— What is required —
Restate the entries below word for word, leaving nothing out.

— Supplied records —

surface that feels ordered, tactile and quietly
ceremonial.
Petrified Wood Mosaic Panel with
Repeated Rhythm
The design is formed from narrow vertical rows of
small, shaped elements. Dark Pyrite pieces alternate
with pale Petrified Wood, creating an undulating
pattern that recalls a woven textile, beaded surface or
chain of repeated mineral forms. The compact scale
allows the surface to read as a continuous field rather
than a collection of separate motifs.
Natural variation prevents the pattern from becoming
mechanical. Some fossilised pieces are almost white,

— Task solution —
surface that feels ordered, tactile and quietly
ceremonial.
Petrified Wood Mosaic Panel with
Repeated Rhythm
The design is formed from narrow vertical rows of
small, shaped elements. Dark Pyrite pieces alternate
with pale Petrified Wood, creating an undulating
pattern that recalls a woven textile, beaded surface or
chain of repeated mineral forms. The compact scale
allows the surface to read as a continuous field rather
than a collection of separate motifs.
Natural variation prevents the pattern from becoming
mechanical. Some fossilised pieces are almost white,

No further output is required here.